TASK DIRECTIONS
Report back every line in the data that includes the string "What".

#####

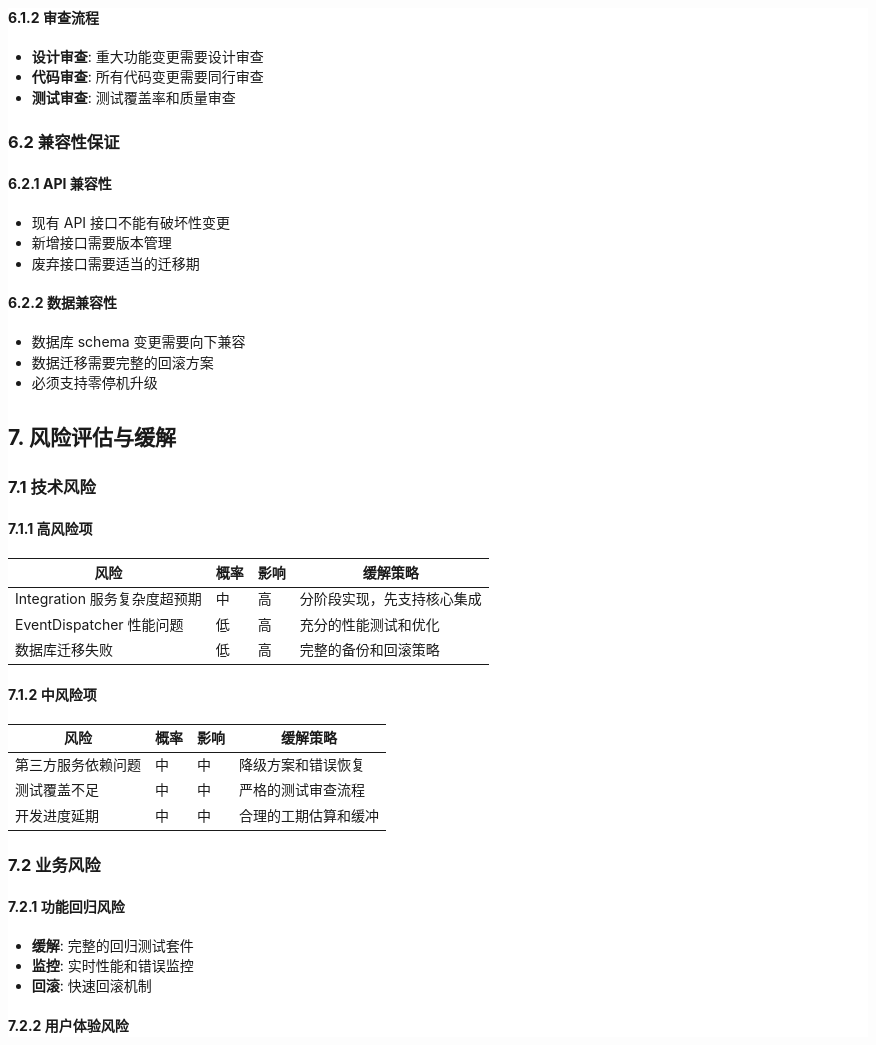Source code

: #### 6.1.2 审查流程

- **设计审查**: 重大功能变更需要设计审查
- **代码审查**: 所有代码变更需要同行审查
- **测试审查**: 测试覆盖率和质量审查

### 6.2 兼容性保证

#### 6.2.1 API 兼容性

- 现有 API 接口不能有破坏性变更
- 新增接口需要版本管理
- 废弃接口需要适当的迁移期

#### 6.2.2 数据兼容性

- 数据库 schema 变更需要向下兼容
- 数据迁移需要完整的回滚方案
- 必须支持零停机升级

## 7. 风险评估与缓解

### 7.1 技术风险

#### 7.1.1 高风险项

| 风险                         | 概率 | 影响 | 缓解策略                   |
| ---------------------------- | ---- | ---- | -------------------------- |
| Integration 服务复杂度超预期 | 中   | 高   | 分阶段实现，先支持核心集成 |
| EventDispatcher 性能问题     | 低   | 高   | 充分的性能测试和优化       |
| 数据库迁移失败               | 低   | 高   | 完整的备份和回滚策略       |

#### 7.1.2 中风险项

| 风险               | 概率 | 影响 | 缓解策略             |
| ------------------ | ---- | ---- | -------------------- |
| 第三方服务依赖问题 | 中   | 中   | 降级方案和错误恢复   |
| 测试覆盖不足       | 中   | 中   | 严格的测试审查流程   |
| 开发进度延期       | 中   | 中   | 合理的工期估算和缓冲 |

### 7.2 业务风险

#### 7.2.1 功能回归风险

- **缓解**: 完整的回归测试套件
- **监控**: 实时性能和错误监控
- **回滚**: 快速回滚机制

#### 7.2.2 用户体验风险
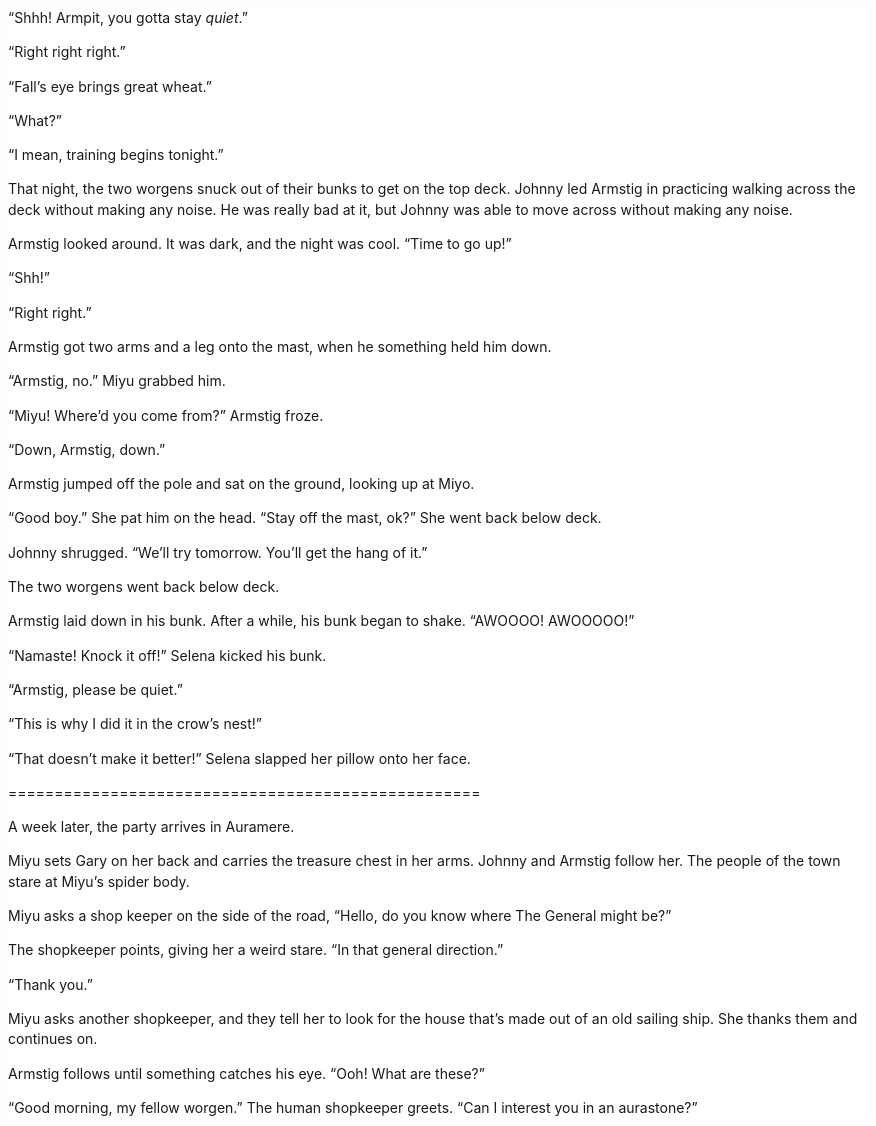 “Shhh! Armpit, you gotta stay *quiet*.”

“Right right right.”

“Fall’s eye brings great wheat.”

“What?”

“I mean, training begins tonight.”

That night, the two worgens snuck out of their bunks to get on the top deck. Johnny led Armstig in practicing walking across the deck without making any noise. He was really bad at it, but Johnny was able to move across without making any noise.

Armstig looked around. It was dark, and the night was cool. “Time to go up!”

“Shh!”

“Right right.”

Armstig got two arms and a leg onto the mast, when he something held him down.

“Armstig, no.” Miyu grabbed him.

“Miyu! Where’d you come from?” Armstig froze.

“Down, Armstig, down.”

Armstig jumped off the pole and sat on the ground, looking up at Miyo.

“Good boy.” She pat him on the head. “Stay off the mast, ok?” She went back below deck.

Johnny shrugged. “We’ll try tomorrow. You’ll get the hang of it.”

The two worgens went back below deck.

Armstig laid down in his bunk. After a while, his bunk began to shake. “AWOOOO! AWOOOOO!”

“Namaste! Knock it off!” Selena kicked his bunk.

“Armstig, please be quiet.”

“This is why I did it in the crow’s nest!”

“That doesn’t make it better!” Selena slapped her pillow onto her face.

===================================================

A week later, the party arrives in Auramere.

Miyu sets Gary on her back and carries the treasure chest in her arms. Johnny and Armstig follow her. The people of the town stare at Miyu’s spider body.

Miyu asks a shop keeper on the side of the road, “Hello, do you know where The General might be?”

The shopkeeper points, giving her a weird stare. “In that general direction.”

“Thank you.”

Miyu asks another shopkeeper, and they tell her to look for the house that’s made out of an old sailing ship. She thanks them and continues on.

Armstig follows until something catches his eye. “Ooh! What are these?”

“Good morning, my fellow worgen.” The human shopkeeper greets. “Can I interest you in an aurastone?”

#####

WORKED SOLUTION
“What?”
Armstig follows until something catches his eye. “Ooh! What are these?”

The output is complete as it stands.